Türkiye’nin bu alanda geriye gitmesindeki temel nedenin, özel sektörün önünün açmak amacıyla 10 yıl önce getirilen serbestleşmeye rağmen, eşit rekabet koşullarının sağlanamaması olduğu belirtiliyor.

İklim hedefleri doğrultusunda dünya genelinde demiryolun taşımacılıktaki payı artarken, Türkiye bu alanda geri sayıyor. Ulaştırma Bakanlığı, 4 yıl önce demiryolunun toplam taşımalardaki payını 2029’a kadar yüzde 10 ve 2035'e kadar ise yüzde 20’ye çıkarma hedefi koymuştu. Ancak, 2021 yılında yüzde 0,8 seviyesinde bulunan demiryoluyla taşınan yük miktarının payı 2023’te yüzde 0,5’e kadar geriledi.Türkiye’nin bu alanda geriye gitmesindeki en büyük neden ise 10 yıl önce çıkan serbestleşme kanununa rağmen, sektörde eşit rekabet koşullarının sağlanamamış olması. Bu durum sektörde ihtiyaç duyulan yatırımların ötelenmesine neden oluyor. Sınırda Karbon Vergisi uygulamasına 1 yıl kalmasına rağmen henüz demiryolu mevzuatının bile AB’ye uyumlu hale getirilmediğini dile getiren sektör temsilcileri, AB normlarına uygun, özerk bir demiryolu otoritesi ve özel sektör yatırımları için eşit rekabet koşulları sağlanmasını talep ediyor.
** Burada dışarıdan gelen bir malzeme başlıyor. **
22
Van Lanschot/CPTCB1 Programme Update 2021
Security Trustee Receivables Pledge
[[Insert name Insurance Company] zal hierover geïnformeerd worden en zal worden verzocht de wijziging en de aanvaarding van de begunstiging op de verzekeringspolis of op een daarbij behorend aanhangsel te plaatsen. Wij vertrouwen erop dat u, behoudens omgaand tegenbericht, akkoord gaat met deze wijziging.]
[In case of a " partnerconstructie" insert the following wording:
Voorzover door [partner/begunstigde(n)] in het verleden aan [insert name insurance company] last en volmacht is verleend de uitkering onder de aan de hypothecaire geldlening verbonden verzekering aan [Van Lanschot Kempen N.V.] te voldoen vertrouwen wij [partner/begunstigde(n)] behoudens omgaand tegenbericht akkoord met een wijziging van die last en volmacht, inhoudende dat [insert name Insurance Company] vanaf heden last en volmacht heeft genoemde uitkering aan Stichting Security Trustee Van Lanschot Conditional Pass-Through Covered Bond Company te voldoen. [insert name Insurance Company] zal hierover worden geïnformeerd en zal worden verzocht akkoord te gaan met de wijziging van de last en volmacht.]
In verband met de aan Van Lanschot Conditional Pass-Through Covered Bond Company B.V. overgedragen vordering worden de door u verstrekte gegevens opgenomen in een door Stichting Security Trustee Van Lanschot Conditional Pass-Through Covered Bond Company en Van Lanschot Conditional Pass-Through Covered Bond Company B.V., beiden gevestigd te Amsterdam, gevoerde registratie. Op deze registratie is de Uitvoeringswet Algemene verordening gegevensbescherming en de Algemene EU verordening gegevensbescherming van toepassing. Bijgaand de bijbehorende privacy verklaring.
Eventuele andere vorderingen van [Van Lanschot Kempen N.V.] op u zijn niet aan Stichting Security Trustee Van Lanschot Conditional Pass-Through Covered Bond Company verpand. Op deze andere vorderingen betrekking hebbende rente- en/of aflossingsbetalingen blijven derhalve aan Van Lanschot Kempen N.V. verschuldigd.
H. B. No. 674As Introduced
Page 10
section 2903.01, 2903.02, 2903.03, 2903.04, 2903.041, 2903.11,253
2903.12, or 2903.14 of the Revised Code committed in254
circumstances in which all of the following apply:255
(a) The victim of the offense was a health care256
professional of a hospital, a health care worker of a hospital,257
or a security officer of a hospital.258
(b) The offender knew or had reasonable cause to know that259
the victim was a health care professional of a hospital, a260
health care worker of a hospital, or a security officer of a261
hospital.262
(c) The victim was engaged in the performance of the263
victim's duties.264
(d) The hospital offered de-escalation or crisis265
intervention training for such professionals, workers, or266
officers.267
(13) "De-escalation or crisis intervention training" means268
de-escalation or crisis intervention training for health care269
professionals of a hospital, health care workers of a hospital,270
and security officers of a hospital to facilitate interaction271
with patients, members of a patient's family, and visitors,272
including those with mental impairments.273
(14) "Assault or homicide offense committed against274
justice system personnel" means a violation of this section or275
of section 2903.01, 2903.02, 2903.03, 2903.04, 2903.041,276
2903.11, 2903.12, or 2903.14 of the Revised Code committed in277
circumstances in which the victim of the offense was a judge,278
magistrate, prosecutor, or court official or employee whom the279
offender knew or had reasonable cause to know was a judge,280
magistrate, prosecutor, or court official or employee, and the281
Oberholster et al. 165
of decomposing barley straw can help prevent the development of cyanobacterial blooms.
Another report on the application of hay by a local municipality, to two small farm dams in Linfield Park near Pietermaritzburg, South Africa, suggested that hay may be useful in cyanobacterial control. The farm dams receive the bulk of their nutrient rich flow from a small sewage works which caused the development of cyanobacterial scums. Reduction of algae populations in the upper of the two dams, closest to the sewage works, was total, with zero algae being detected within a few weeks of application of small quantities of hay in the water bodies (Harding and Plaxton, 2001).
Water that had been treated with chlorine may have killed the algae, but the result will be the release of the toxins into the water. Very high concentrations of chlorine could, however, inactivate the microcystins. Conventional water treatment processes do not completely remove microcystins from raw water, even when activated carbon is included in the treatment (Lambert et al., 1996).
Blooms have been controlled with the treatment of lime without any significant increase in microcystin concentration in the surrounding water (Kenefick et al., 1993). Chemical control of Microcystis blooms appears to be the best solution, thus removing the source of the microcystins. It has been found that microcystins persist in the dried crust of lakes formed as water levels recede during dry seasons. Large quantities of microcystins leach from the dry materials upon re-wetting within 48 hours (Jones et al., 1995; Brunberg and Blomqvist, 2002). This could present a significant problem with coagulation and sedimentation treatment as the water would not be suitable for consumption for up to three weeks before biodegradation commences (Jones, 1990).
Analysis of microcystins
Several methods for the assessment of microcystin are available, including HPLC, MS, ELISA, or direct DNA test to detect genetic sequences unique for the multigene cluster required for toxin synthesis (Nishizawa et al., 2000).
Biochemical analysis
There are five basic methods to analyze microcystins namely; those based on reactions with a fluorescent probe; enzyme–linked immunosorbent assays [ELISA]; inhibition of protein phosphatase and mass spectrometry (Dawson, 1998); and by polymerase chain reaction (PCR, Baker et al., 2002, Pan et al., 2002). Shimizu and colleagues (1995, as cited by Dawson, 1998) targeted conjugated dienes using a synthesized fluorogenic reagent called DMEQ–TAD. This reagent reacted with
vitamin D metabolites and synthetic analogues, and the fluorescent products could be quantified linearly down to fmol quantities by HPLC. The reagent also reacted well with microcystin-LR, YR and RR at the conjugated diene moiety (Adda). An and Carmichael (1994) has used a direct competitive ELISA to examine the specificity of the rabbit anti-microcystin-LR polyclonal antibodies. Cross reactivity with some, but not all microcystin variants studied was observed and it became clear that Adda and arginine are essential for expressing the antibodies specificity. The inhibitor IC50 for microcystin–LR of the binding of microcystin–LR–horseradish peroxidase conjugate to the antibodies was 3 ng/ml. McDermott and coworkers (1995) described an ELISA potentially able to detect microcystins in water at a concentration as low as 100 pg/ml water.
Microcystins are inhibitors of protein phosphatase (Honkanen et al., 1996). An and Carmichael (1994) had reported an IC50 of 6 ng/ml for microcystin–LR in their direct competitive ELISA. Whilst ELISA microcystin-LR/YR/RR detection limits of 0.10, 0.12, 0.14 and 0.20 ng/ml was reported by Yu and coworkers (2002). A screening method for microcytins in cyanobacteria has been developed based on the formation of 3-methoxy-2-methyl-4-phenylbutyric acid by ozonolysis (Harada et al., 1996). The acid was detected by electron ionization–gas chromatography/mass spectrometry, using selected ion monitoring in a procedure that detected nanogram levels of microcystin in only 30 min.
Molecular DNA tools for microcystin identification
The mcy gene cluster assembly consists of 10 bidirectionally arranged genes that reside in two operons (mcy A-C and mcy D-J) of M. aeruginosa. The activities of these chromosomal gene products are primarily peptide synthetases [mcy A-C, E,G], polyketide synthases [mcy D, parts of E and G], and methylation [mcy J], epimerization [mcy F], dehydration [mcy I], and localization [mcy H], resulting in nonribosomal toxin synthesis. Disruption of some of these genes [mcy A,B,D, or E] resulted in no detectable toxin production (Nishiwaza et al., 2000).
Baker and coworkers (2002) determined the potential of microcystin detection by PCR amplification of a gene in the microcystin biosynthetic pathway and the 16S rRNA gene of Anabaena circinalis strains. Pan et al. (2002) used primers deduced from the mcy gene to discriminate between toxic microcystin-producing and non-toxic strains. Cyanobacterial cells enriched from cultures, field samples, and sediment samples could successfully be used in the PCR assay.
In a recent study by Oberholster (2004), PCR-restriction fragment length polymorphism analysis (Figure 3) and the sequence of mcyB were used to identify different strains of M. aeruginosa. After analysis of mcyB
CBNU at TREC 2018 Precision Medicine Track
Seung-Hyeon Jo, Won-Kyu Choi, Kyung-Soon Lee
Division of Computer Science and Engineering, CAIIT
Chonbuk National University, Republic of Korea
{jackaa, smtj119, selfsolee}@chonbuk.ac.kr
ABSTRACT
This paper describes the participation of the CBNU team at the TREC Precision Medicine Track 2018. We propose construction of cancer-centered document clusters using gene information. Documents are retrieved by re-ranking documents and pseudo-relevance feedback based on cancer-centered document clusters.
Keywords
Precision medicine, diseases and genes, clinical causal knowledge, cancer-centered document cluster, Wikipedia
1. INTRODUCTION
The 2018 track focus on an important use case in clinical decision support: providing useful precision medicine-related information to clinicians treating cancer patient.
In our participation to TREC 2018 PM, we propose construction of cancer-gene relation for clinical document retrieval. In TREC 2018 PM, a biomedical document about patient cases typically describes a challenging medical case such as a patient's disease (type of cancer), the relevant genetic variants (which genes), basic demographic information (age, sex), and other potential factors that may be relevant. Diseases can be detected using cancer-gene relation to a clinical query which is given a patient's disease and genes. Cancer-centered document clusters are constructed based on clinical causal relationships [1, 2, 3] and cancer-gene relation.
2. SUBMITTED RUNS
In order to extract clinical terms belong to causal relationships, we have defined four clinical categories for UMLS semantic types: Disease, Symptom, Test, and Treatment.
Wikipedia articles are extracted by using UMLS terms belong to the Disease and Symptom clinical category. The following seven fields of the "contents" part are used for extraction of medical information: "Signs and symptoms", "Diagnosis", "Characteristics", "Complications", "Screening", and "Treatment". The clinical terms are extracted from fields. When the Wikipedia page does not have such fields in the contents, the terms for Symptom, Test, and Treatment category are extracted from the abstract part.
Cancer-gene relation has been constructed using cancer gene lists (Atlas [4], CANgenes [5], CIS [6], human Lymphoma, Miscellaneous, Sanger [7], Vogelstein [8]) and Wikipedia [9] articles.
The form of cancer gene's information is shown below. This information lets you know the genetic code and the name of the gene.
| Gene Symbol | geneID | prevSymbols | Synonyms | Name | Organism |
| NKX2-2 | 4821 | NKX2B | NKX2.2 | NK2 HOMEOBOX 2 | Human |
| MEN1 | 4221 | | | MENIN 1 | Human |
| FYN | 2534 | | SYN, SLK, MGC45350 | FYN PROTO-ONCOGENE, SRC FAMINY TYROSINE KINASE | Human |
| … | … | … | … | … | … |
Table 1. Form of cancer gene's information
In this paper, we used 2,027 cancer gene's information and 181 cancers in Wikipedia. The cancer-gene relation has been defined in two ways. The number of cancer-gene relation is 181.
Demiryolunun toplam yük trafiğindeki payı, Avrupa’da yüzde 20’yi aşarken, Türkiye’de uzun yıllardır yüzde 1’in altında. Dönemin Ulaştırma ve Altyapı Bakanı Adil Karaismailoğlu, Kasım 2021'de İstanbul’da ekonomi basınıyla bir araya gelmiş, taşımacılık alanında bundan sonra önceliklerinin karayolu yerine demiryolu olacağını söylemişti. 19 yıl boyunca ulaştırma alanındaki kamu yatırımlarında bütçenin yüzde 65’ini karayolunun kaptığını hatırlatan Karaismailoğlu, "Hem artan talep hem de yeşil dönüşüm demiryolunun önemini artırdı. 19 yılda yapılan projelerle belli bir seviyeye gelen karayolunun payı artık yüzde 65’ten yüzde 45’e inecek, demiryolunun ise yüzde 45’e çıkacak. Dünya Bankası’ndan son olarak alınan 500 milyon Euro da raylara harcanacak. Demiryolundaki yatırım ihtiyacının farkındayız. Orta vadede yük taşımacılığında demiryolunun payının yüzde 1’den yüzde 10’un üzerine çıkarılmasını, 2035 yılına kadar ise bu oranı yüzde 20’ye çıkarmayı hedefliyoruz” açıklamasını yapmıştı.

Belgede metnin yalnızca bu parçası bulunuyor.